The most violent of those groups may be a local outfit called La Famila. While the Mexican government has said La Famila is linked to the Matamoros-based Gulf Cartel, the group has presented itself as home-grown vigilantes trying to do good.
Even as it claims responsibility for several grisly decapitations, it has taken out ads in local papers defending its actions, arguing that it is seeking to rid the state of purveyors of ice, a particularly addictive and damaging form of methamphetamine.
The group also has granted interviews to Mexican newspapers, telling El Universal that it is helping poor farmers and funding schools in the poorest regions of Michoacán, which is annually among the states sending the most migrants to the United States.
What’s next in Oaxaca?
Mostly lost amid the hubbub of Felipe Calderón’s inauguration last week is the near dismantling of the leadership of the Oaxaca protest movement. Nearly 150 members of the APPO, the umbrella group of protesters demanding the ouster of Gov. Ulises Ruiz, have been arrested in the past 10 days. Many have been sent to far-flung prisons in the states of Nayarit and Tamaulipas on the border. Monday night, the APPO’s most visible face, Flavio Sosa, was arrested in Mexico City leaving a press conference.

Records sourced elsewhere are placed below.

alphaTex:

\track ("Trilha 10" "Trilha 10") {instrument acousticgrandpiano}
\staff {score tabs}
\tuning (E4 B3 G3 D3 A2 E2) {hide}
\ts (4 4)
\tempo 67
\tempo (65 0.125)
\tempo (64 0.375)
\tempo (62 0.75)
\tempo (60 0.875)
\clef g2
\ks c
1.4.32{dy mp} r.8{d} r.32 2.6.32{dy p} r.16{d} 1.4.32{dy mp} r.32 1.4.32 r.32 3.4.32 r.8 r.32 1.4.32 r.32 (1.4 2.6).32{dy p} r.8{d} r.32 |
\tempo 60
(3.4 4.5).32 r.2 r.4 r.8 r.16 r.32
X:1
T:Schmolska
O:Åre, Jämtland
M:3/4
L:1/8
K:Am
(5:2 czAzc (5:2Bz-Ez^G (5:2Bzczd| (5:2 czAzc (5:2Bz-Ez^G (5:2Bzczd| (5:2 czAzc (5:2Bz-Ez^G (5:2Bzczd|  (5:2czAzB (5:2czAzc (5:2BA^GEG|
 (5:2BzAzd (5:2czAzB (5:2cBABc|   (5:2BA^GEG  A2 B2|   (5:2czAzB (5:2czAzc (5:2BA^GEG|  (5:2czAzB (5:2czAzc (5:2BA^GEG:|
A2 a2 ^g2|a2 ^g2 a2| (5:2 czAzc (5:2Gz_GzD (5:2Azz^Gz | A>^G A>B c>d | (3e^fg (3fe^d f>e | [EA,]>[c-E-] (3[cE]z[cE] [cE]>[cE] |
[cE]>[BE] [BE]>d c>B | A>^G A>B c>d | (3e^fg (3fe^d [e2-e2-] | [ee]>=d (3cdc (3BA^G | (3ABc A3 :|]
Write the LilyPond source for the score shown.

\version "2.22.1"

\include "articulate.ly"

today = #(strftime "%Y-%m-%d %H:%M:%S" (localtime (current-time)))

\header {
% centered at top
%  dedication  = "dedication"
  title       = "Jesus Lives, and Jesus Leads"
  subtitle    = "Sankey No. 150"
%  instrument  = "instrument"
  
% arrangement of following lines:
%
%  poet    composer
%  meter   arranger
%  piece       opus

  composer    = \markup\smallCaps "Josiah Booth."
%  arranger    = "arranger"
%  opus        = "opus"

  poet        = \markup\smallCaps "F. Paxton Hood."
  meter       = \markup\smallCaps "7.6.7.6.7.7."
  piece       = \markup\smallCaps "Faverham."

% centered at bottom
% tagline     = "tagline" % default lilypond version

It’s unclear yet what the arrests mean for the future of Oaxaca. The APPO has been visibly weakened and the teachers union, which formed the backbone of the protest movement, has rejected an APPO call to go back out on strike because of the arrests. The APPO has called a megamarch for Saturday, which should be a good barometer of where they stand.
According to press reports, Oaxaca City, Oaxaca, is returning to calm, certainly good news for Calderón. Calderón signaled a harder attitude toward the Oaxaca protesters with the appointment of a hard-line conservative interior minister, and federal troops continue to occupy the city.
The wave of arrests was sparked after a riotous protest march on Nov. 25, in which protesters burned several government buildings. The burnings gave the government a tidy pretext to arrest the leaders, some analysts say, quieting the Oaxaca situation just in time for the turnover of power.
And so it begins …
It’s hard to describe the chaos inside the Mexican Congress this morning for Felipe Calderon’s inauguration. I arrived via the garage (after walking about a mile inside the heavily militarized perimeter) and was greeted to the scene of party officials from the left-leaning PRD running like madmen through the halls.
The officials were trying to support their legislators, who were on the congressional floor trying to block the inauguration, but guards wouldn’t let them inside. So they banged and kicked the glass of the locked doors and shouted slogans.
It was a jarring beginning to the day.
Things were even more chaotic and confusing on the floor of the Congress, where lawmakers had been camped out for three days in advance of the inauguration. Things were so tense that any movement sent security guards running up the crowded aisles. At least two fist-fights broke out, with congressmen diving into the melees like they were in a mosh pit at a punk show.
Many of us in the press section, amazed by what was unfolding in front of our eyes, doubted Calderon could pull off the inauguration. But he appeared in a lightning-quick, nearly military operation that lasted just a few minutes. Most of the stage was taken by his fellow party members, and legislators from the PRD never tried to get in Calderon’s way. They did, however, do their best to drown out Calderon with shouts of “Obrador!,” a nod to leftist Andres Manuel Lopez Obrador, who has formed a shadow government.